Irish prime minister calls general election after resignation row

Troubled Irish Prime Minister Brian Cowen has set a date for a general election after a chaotic 24 hours in parliament. Cowen has been under pressure since Ireland sought an economic bailout from the EU and IMF.

Brian Cowen makes a speech to parliament.

Brian Cowen faces a challenging election campaign

Irish Prime Minister, Brian Cowen has announced that he intends to hold a general election on March 11th.

The decision comes after a political row with his junior coalition partner, the Green Party, over the resignation of five government ministers.

The resignations caused uproar in parliament on Thursday, following indications that Cowen had planned to replace the five cabinet ministers with new lawmakers from his Fianna Fail party in a major government reshuffle.

Cowen said he would "go to the country with a strong front bench line up" and said the election was about "the future of the country."

'Worst government in history'

Protesters marching through Dublin in November.

Thousands of protesters march in November in response to the EU-IMF bailout.
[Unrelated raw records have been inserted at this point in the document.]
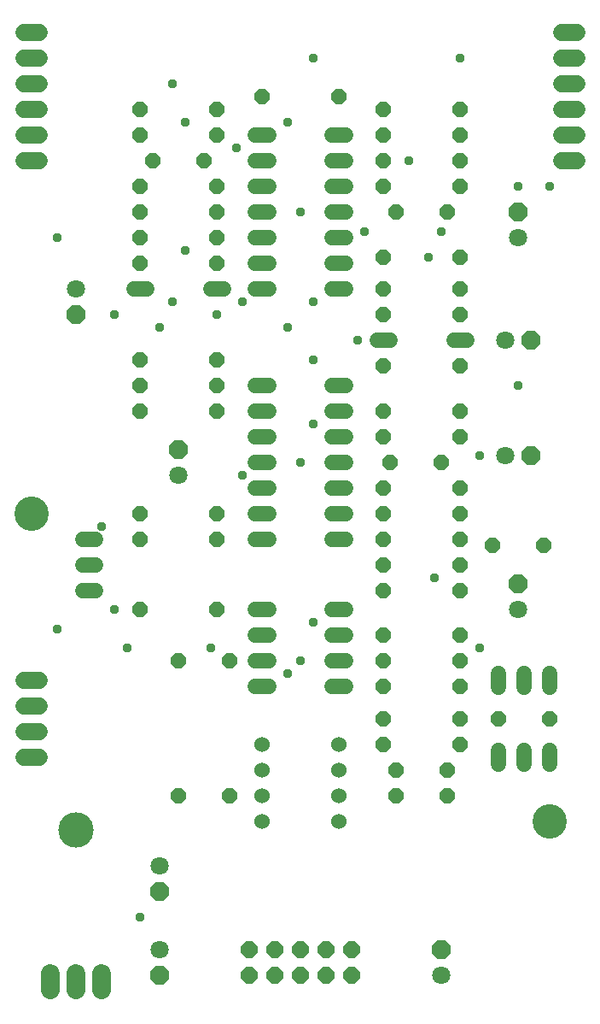
<source format=gbs>
G04 EAGLE Gerber RS-274X export*
G75*
%MOMM*%
%FSLAX34Y34*%
%LPD*%
%INSoldermask Bottom*%
%IPPOS*%
%AMOC8*
5,1,8,0,0,1.08239X$1,22.5*%
G01*
%ADD10C,3.403600*%
%ADD11P,1.951982X8X22.500000*%
%ADD12C,1.803400*%
%ADD13P,1.951982X8X112.500000*%
%ADD14P,1.951982X8X292.500000*%
%ADD15P,1.649562X8X202.500000*%
%ADD16P,1.649562X8X22.500000*%
%ADD17C,1.524000*%
%ADD18C,1.879600*%
%ADD19C,3.505200*%
%ADD20C,1.524000*%
%ADD21C,1.727200*%
%ADD22P,1.759533X8X22.500000*%
%ADD23C,0.959600*%


D10*
X539750Y190500D03*
X25400Y495300D03*
D11*
X520700Y666750D03*
D12*
X495300Y666750D03*
D13*
X171450Y558800D03*
D12*
X171450Y533400D03*
D11*
X520700Y552450D03*
D12*
X495300Y552450D03*
D13*
X431800Y63500D03*
D12*
X431800Y38100D03*
D14*
X152400Y38100D03*
D12*
X152400Y63500D03*
D15*
X222250Y349250D03*
X171450Y349250D03*
D16*
X381000Y546100D03*
X431800Y546100D03*
X387350Y793750D03*
X438150Y793750D03*
D15*
X222250Y215900D03*
X171450Y215900D03*
X196850Y844550D03*
X146050Y844550D03*
D14*
X69850Y692150D03*
D12*
X69850Y717550D03*
D13*
X508000Y793750D03*
D12*
X508000Y768350D03*
D15*
X539750Y292100D03*
X488950Y292100D03*
X438150Y241300D03*
X387350Y241300D03*
D16*
X387350Y215900D03*
X438150Y215900D03*
D13*
X508000Y425450D03*
D12*
X508000Y400050D03*
D16*
X482600Y463550D03*
X533400Y463550D03*
D17*
X457454Y666750D02*
X444246Y666750D01*
X381254Y666750D02*
X368046Y666750D01*
X139954Y717550D02*
X126746Y717550D01*
X202946Y717550D02*
X216154Y717550D01*
X323596Y717550D02*
X336804Y717550D01*
X336804Y742950D02*
X323596Y742950D01*
X323596Y869950D02*
X336804Y869950D01*
X260604Y869950D02*
X247396Y869950D01*
X323596Y768350D02*
X336804Y768350D01*
X336804Y793750D02*
X323596Y793750D01*
X323596Y844550D02*
X336804Y844550D01*
X336804Y819150D02*
X323596Y819150D01*
X260604Y844550D02*
X247396Y844550D01*
X247396Y819150D02*
X260604Y819150D01*
X260604Y793750D02*
X247396Y793750D01*
X247396Y768350D02*
X260604Y768350D01*
X260604Y742950D02*
X247396Y742950D01*
X247396Y717550D02*
X260604Y717550D01*
D18*
X44450Y40132D02*
X44450Y23368D01*
X69850Y23368D02*
X69850Y40132D01*
X95250Y40132D02*
X95250Y23368D01*
D19*
X69850Y181610D03*
D20*
X330200Y190500D03*
X330200Y215900D03*
X254000Y215900D03*
X254000Y190500D03*
X330200Y241300D03*
X330200Y266700D03*
X254000Y241300D03*
X254000Y266700D03*
D17*
X323596Y469900D02*
X336804Y469900D01*
X336804Y495300D02*
X323596Y495300D01*
X323596Y622300D02*
X336804Y622300D01*
X260604Y622300D02*
X247396Y622300D01*
X323596Y520700D02*
X336804Y520700D01*
X336804Y546100D02*
X323596Y546100D01*
X323596Y596900D02*
X336804Y596900D01*
X336804Y571500D02*
X323596Y571500D01*
X260604Y596900D02*
X247396Y596900D01*
X247396Y571500D02*
X260604Y571500D01*
X260604Y546100D02*
X247396Y546100D01*
X247396Y520700D02*
X260604Y520700D01*
X260604Y495300D02*
X247396Y495300D01*
X247396Y469900D02*
X260604Y469900D01*
X323596Y323850D02*
X336804Y323850D01*
X336804Y349250D02*
X323596Y349250D01*
X260604Y349250D02*
X247396Y349250D01*
X247396Y323850D02*
X260604Y323850D01*
X323596Y374650D02*
X336804Y374650D01*
X336804Y400050D02*
X323596Y400050D01*
X260604Y374650D02*
X247396Y374650D01*
X247396Y400050D02*
X260604Y400050D01*
D21*
X33020Y254000D02*
X17780Y254000D01*
X17780Y279400D02*
X33020Y279400D01*
X33020Y304800D02*
X17780Y304800D01*
X17780Y330200D02*
X33020Y330200D01*
X33020Y844550D02*
X17780Y844550D01*
X17780Y869950D02*
X33020Y869950D01*
X33020Y895350D02*
X17780Y895350D01*
X17780Y920750D02*
X33020Y920750D01*
X33020Y946150D02*
X17780Y946150D01*
X17780Y971550D02*
X33020Y971550D01*
D22*
X241300Y38100D03*
X241300Y63500D03*
X266700Y38100D03*
X266700Y63500D03*
X292100Y38100D03*
X292100Y63500D03*
X317500Y38100D03*
X317500Y63500D03*
X342900Y38100D03*
X342900Y63500D03*
D17*
X539750Y247396D02*
X539750Y260604D01*
X488950Y260604D02*
X488950Y247396D01*
X514350Y247396D02*
X514350Y260604D01*
X488950Y323596D02*
X488950Y336804D01*
X539750Y336804D02*
X539750Y323596D01*
X514350Y323596D02*
X514350Y336804D01*
X89154Y419100D02*
X75946Y419100D01*
X75946Y469900D02*
X89154Y469900D01*
X89154Y444500D02*
X75946Y444500D01*
D16*
X374650Y692150D03*
X450850Y692150D03*
D15*
X209550Y742950D03*
X133350Y742950D03*
D16*
X374650Y374650D03*
X450850Y374650D03*
X133350Y622300D03*
X209550Y622300D03*
X374650Y869950D03*
X450850Y869950D03*
D15*
X450850Y596900D03*
X374650Y596900D03*
D16*
X133350Y768350D03*
X209550Y768350D03*
X374650Y266700D03*
X450850Y266700D03*
D15*
X450850Y292100D03*
X374650Y292100D03*
D16*
X374650Y749300D03*
X450850Y749300D03*
X133350Y596900D03*
X209550Y596900D03*
X374650Y717550D03*
X450850Y717550D03*
X374650Y495300D03*
X450850Y495300D03*
D15*
X450850Y469900D03*
X374650Y469900D03*
X450850Y520700D03*
X374650Y520700D03*
D16*
X374650Y571500D03*
X450850Y571500D03*
X374650Y444500D03*
X450850Y444500D03*
X374650Y819150D03*
X450850Y819150D03*
X374650Y419100D03*
X450850Y419100D03*
D15*
X209550Y469900D03*
X133350Y469900D03*
X450850Y323850D03*
X374650Y323850D03*
D16*
X374650Y349250D03*
X450850Y349250D03*
D15*
X450850Y641350D03*
X374650Y641350D03*
X209550Y495300D03*
X133350Y495300D03*
X450850Y895350D03*
X374650Y895350D03*
X450850Y844550D03*
X374650Y844550D03*
X209550Y647700D03*
X133350Y647700D03*
D16*
X133350Y400050D03*
X209550Y400050D03*
X133350Y819150D03*
X209550Y819150D03*
D15*
X209550Y895350D03*
X133350Y895350D03*
X209550Y869950D03*
X133350Y869950D03*
X330200Y908050D03*
X254000Y908050D03*
D16*
X133350Y793750D03*
X209550Y793750D03*
D14*
X152400Y120650D03*
D12*
X152400Y146050D03*
D21*
X551180Y844550D02*
X566420Y844550D01*
X566420Y869950D02*
X551180Y869950D01*
X551180Y895350D02*
X566420Y895350D01*
X566420Y920750D02*
X551180Y920750D01*
X551180Y946150D02*
X566420Y946150D01*
X566420Y971550D02*
X551180Y971550D01*
D23*
X355600Y774700D03*
X431800Y774700D03*
X228600Y857250D03*
X209550Y692150D03*
X107950Y692150D03*
X107950Y400050D03*
X279400Y882650D03*
X152400Y679450D03*
X279400Y679450D03*
X304800Y584200D03*
X304800Y387350D03*
X469900Y552450D03*
X469900Y361950D03*
X304800Y704850D03*
X304800Y647700D03*
X50800Y768350D03*
X50800Y381000D03*
X120650Y361950D03*
X165100Y704850D03*
X165100Y920750D03*
X234950Y533400D03*
X234950Y704850D03*
X508000Y622300D03*
X349250Y666750D03*
X400050Y844550D03*
X539750Y819150D03*
X450850Y946150D03*
X419100Y749300D03*
X508000Y819150D03*
X279400Y336550D03*
X133350Y95250D03*
X292100Y349250D03*
X292100Y546100D03*
X292100Y793750D03*
X177800Y755650D03*
X177800Y882650D03*
X304800Y946150D03*
X203200Y361950D03*
X425450Y431800D03*
X95250Y482600D03*
M02*

</source>
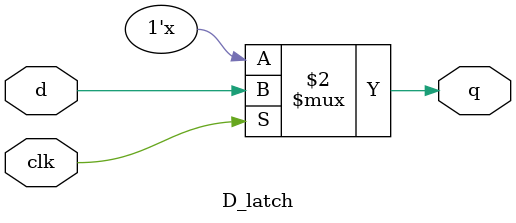
<source format=v>
module D_latch(d, clk, q);
	input d, clk;
	output reg q;
	
	always @(d, clk)
	begin
		if(clk) q<=d;
		//else automatic latch
	end 
endmodule

</source>
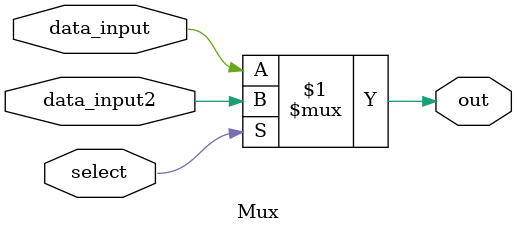
<source format=sv>

`timescale 1ns / 1ps


module Mux 
(
    input logic  data_input, data_input2,select, // Select input
    output logic out // Output
);

    // Assign output based on select input
    assign out = select ? data_input2 : data_input; 

endmodule
</source>
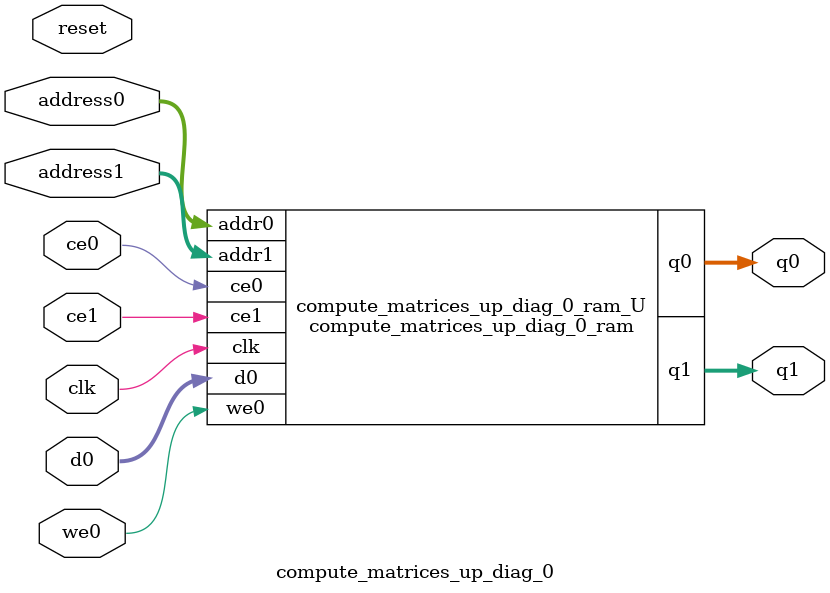
<source format=v>
`timescale 1 ns / 1 ps
module compute_matrices_up_diag_0_ram (addr0, ce0, d0, we0, q0, addr1, ce1, q1,  clk);

parameter DWIDTH = 32;
parameter AWIDTH = 7;
parameter MEM_SIZE = 128;

input[AWIDTH-1:0] addr0;
input ce0;
input[DWIDTH-1:0] d0;
input we0;
output reg[DWIDTH-1:0] q0;
input[AWIDTH-1:0] addr1;
input ce1;
output reg[DWIDTH-1:0] q1;
input clk;

reg [DWIDTH-1:0] ram0[0:MEM_SIZE-1];



always @(posedge clk)  
begin 
    if (ce0) begin
        if (we0) 
            ram0[addr0] <= d0; 
        q0 <= ram0[addr0];
    end
end


always @(posedge clk)  
begin 
    if (ce1) begin
        q1 <= ram0[addr1];
    end
end


endmodule

`timescale 1 ns / 1 ps
module compute_matrices_up_diag_0(
    reset,
    clk,
    address0,
    ce0,
    we0,
    d0,
    q0,
    address1,
    ce1,
    q1);

parameter DataWidth = 32'd32;
parameter AddressRange = 32'd128;
parameter AddressWidth = 32'd7;
input reset;
input clk;
input[AddressWidth - 1:0] address0;
input ce0;
input we0;
input[DataWidth - 1:0] d0;
output[DataWidth - 1:0] q0;
input[AddressWidth - 1:0] address1;
input ce1;
output[DataWidth - 1:0] q1;



compute_matrices_up_diag_0_ram compute_matrices_up_diag_0_ram_U(
    .clk( clk ),
    .addr0( address0 ),
    .ce0( ce0 ),
    .we0( we0 ),
    .d0( d0 ),
    .q0( q0 ),
    .addr1( address1 ),
    .ce1( ce1 ),
    .q1( q1 ));

endmodule


</source>
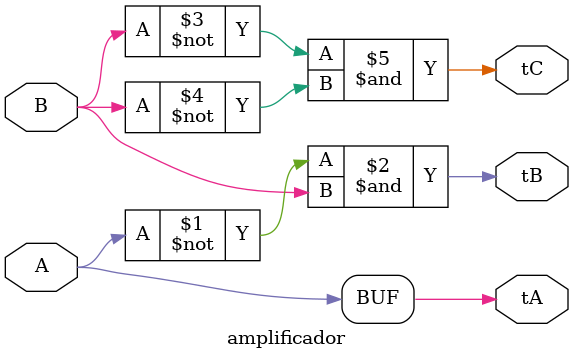
<source format=v>
module amplificador (A, B, tA, tB, tC);

    input A, B;
    output tA, tB, tC;

    assign tA = A;
    assign tB = ~A & B;
    assign tC = ~B & ~B;

endmodule

</source>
Speculation was rife that the Greens were threatening to pull out of the coalition over the cabinet changes.

This would have triggered a general election in three weeks' time. Calling for the dissolution of parliament has ensured that there will be a seven-week lead-up to the election.

The compromise averted further chaos after parliament was suspended following unruly scenes in which opposition leaders refused to allow the chamber to conduct its planned business until Cowen explained what was going on.

"This is the worst government in history," said Enda Kenny, leader of the opposition Fine Gael. "This would not have happened even in the days of great dictators. It is unprecedented, what you have done. These are the last days of the worst government in the history of the state."

Despite winning a confidence vote in his party this week, Cowen goes into the election with personal approval ratings of just 10 percent.

His Fianna Fail party fares little better at 14 percent, leaving them with an uphill struggle to keep power in March.

The Greens have been calling for an election since last year, when the government was forced to seek a bailout from the EU and the IMF to deal with an unprecedented economic crisis.